25 maja 1948 r. o godz. 21.30 rtm. Witold Pilecki po pokazowym procesie został zamordowany strzałem w tył głowy. Zarzuty, które usłyszał podczas sfingowanego procesu, dotyczyły nielegalnego posiadania broni, przygotowywania zamachów zbrojnych na prominentów reżimu oraz posługiwania się fałszywymi dokumentami. W mokotowskim więzieniu spędził prawie rok, torturowany i przesłuchiwany w nieludzkich warunkach. W środę, 25 maja 2022 r. społeczność 6 Mazowieckiej Brygady Obrony Terytorialnej – w miejscu kaźni oraz w pozostałych miejscach pamięci - upamiętniła swojego patrona.
Symboliczne miejsca - żywa pamięć
Chociaż od śmierci rtm. Pileckiego minęły już 74 lata, to do tej pory nie odnaleziono jego ciała. Badacze, jako prawdopodobne miejsce pochówku Witolda Pileckiego wskazują tzw. "Łączkę" - kwaterę Ł cmentarza Powązkowskiego. Właśnie tam żołnierze 64 Batalionu Lekkiej Piechoty w Pomiechówku złożyli kwiaty i zapalili znicze. Światło pamięci zapłonęło również pod pamiątkową tablicą poświęconą rtm. Pileckiemu w Płocku.

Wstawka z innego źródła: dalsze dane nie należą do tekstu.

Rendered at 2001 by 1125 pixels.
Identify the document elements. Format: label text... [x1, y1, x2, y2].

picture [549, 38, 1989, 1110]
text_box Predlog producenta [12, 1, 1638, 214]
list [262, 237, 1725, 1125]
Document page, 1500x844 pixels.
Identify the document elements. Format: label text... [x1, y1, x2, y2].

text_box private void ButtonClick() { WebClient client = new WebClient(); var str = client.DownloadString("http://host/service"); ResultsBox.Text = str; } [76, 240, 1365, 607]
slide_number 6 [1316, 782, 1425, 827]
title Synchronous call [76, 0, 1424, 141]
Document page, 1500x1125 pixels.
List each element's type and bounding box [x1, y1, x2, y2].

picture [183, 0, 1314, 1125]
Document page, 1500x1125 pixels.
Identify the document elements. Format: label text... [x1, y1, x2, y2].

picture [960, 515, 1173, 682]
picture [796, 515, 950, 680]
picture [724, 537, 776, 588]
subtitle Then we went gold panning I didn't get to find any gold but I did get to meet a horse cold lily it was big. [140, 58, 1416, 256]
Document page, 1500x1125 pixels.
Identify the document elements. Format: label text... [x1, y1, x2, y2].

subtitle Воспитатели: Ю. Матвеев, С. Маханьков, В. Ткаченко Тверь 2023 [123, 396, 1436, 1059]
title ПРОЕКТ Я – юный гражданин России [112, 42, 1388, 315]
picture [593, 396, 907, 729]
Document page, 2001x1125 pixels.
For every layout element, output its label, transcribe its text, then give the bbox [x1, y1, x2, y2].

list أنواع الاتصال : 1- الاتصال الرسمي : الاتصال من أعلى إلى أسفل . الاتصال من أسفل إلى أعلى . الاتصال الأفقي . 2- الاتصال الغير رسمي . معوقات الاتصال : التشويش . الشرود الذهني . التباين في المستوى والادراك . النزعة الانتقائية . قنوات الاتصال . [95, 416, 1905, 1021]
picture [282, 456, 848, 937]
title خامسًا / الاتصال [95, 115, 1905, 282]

Wspólne obchody w miejscu Kaźni
Tradycyjnie, obchody rocznicy śmierci rtm. Pileckiego zorganizowało Muzeum Żołnierzy Wyklętych i Więźniów Politycznych przy współpracy w Instytutem Pamięci Narodowej. Patronem obchodów była 6 Mazowiecka Brygada Obrony Terytorialnej, która włączyła się w zorganizowanie uroczystości. Na terenie dawnego więzienia przy Rakowieckiej 37 sprawowana była msza święta w intencji rtm. Pileckiego, wręczone zostały również statuetki dla przyjaciół Muzeum w latach 2016-2022. Wśród wyróżnionych znalazła się p. Zofia Pilecka-Optułowicz - córka rtm. Pileckiego. O godz. 20.30 odbył się
koncert „W hołdzie Rotmistrzowi", podczas którego na scenie zaprezentowali się m.in.: Krzysztof Cugowski, Krzysztof
Iwaneczko, czy Basia Pospieszalska, Barbara Ewa Pospieszalska i Natalia Rzeźniak-Pospieszalska. Usłyszeć można było fragmenty testamentu Witolda Pileckiego, „Moją piosnkę" Cypriana Kamila Norwida czy "Martwe morze".
Punktem kulminacyjnym obchodów było przejście w blasku pochodni trzymanych przez żołnierzy pod Ścianę śmierci, by w milczeniu oddać hołd rtm. Pileckiemu w godzinie jego śmierci.